Culture Le Gosier Guadeloupe (971)

À Cocoyer, le Festival du conte referme sa saison sur une veillée partagée

La soirée de clôture du Festival international du conte et des imaginaires s’est tenue à Cocoyer, au Gosier, mêlant publics de tous âges autour de la parole contée.

À Cocoyer, le Festival du conte referme sa saison sur une veillée partagée
©Illustration IA Lucette Galantine / inforadar.fr

Un final au cœur de Cocoyer, entre chaleur et écoute

La soirée de clôture du Festival international du conte et des imaginaires de Guadeloupe s’est tenue à Cocoyer, dans la commune du Gosier. Au terme de plusieurs jours dédiés à la parole dite, les habitants se sont retrouvés pour une veillée où la voix et le souffle ont guidé l’attention, comme dans les yards lontan. Ambiance feutrée, enfants sur les genoux, aînés attentifs : tout un quartier a pris le temps de tendre l’oreille, pendant que des voix venues d’horizons multiples tissaient des histoires à partager. Un rendez-vous simple et généreux, fidèle à l’esprit du festival.

La parole contée, un patrimoine vivant

Dans l’archipel, la tradition du conte n’est pas qu’un art de scène ; c’est une façon d’habiter le présent en convoquant la mémoire. Cette clôture en quartier illustre ce mouvement : la scène se rapproche des porches, des places, des basses-cours symboliques où le public, sans décorum superflu, reprend sa place au plus près des imaginaires. Le festival, en installant son épilogue à Cocoyer, rappelle que la transmission passe par la proximité, le regard, le rythme de la voix — et ce « ti frisson » que beaucoup décrivent quand la chute d’un conte fait mouche. Un patrimoine immatériel s’entretient ainsi, dans le voisinage, « an tanbou ka bat dousman » dans le cœur des auditeurs.

Un public mêlé, du plus petit au plus grand

La force de ces soirées, c’est leur capacité à rassembler. À Cocoyer, les générations se sont croisées sans chichis. Les tout-petits, happés par les refrains, ont suivi le fil des histoires comme on suit un sentier connu ; les adolescents se sont laissés prendre au jeu des rythmes et des silences ; les adultes, eux, ont retrouvé ce temps lent dont on manque si souvent. On sort d’une veillée de conte avec l’impression d’avoir emprunté plusieurs chemins à la fois, d’ici et d’ailleurs, sans quitter son quartier. Cette clôture a offert exactement cela : un espace commun, apaisé, où chacun se reconnaît un peu.

Pourquoi ces rendez-vous comptent

Au-delà du moment chaleureux, un tel final a des effets concrets. Il renforce l’animation culturelle des quartiers du Gosier, valorise les savoir-faire des artistes et intervenants, et participe à l’équilibre entre événements « grand plateau » et propositions de proximité. Pour les familles, c’est une sortie accessible, sans barrière, qui redonne à la nuit son rôle de récit. Pour la commune, c’est une visibilité bienvenue autour d’une image de convivialité et de partage.

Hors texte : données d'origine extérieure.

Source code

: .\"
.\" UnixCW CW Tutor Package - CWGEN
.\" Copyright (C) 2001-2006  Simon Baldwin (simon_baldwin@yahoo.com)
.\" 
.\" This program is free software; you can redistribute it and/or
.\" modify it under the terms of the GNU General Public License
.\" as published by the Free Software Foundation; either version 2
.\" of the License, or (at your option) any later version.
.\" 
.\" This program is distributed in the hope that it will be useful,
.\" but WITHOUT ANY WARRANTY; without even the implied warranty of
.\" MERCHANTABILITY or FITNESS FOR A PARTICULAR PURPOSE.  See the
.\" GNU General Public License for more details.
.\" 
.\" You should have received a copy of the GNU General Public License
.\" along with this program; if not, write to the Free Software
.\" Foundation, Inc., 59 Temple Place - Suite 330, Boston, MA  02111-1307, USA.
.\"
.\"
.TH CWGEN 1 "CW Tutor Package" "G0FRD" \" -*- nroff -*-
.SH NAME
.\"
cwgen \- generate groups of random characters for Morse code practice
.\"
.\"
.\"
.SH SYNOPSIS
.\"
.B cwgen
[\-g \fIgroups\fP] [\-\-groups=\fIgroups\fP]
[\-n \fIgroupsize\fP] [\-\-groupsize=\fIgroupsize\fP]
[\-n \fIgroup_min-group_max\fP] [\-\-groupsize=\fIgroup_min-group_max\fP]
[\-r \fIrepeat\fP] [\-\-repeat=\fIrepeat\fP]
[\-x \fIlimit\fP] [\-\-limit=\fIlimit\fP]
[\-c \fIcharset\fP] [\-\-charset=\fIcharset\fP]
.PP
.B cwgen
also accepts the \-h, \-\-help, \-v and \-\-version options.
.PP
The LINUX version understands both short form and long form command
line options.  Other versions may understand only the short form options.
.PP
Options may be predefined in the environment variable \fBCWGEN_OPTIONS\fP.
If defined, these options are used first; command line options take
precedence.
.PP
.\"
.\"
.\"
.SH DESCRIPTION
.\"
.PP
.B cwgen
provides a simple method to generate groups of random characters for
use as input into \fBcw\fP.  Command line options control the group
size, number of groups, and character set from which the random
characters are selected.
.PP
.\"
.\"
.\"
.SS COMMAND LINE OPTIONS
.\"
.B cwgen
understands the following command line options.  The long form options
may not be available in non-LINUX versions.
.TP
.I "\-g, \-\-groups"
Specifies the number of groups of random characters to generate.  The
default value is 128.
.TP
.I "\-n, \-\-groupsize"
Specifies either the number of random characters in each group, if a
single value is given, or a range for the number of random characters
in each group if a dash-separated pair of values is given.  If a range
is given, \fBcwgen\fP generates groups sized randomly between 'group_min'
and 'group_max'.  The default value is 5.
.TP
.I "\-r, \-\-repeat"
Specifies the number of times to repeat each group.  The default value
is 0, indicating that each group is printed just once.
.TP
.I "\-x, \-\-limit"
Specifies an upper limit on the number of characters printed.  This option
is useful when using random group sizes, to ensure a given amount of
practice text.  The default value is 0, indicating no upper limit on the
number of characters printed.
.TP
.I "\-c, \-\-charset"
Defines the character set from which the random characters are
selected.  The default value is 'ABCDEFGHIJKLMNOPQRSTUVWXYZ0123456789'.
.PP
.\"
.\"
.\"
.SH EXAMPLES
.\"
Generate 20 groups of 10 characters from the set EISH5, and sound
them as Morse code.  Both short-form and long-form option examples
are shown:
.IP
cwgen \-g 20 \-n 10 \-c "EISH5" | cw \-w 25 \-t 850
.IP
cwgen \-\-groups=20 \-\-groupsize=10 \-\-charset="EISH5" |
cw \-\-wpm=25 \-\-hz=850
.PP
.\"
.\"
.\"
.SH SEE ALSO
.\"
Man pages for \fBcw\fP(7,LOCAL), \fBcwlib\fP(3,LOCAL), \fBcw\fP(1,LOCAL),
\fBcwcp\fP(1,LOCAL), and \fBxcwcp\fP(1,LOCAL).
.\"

Et pour les établissements scolaires et associations de terrain, cela crée des passerelles utiles vers des ateliers, des résidences, des médiations qui, toute l’année, irriguent le tissu local.

Ce qu’il faut retenir de la soirée

  • Une clôture conviviale dans le quartier de Cocoyer, au Gosier.
  • Des voix et des imaginaires qui ont rassemblé un public intergénérationnel.
  • Un rappel fort de la vitalité de la tradition orale en Guadeloupe.

Repères pratiques

Si la soirée de Cocoyer mettait un terme à cette édition, l’enjeu désormais est de prolonger l’élan : bibliothèques, maisons de quartier et associations locales programment régulièrement des rencontres autour du conte, notamment pendant les vacances scolaires. Les habitants intéressés peuvent se rapprocher de leur structure de proximité au Gosier pour connaître les prochains ateliers et veillées.

ÉvénementLieuCommune
Soirée de clôture du Festival international du conte et des imaginairesCocoyerLe Gosier

Un écho au-delà d’une seule soirée

La clôture ne signifie pas la fin de l’histoire : elle l’ouvre sur d’autres paroles. Dans l’archipel, la création orale circule, s’adapte, se mêle aux langues du quotidien et aux accents du pays. En choisissant de terminer à Cocoyer, l’organisation ancre le festival dans le réel des quartiers, là où la participation est la plus immédiate. C’est un signal envoyé à tout le territoire : la culture se vit au plus près, « pa ni distans » quand elle prend racine. De quoi donner envie, pour la prochaine édition, de multiplier encore les étapes dans les communes et sections, pour que chacun, à son tour, puisse dire : j’y étais, j’ai entendu, j’ai voyagé sans bouger.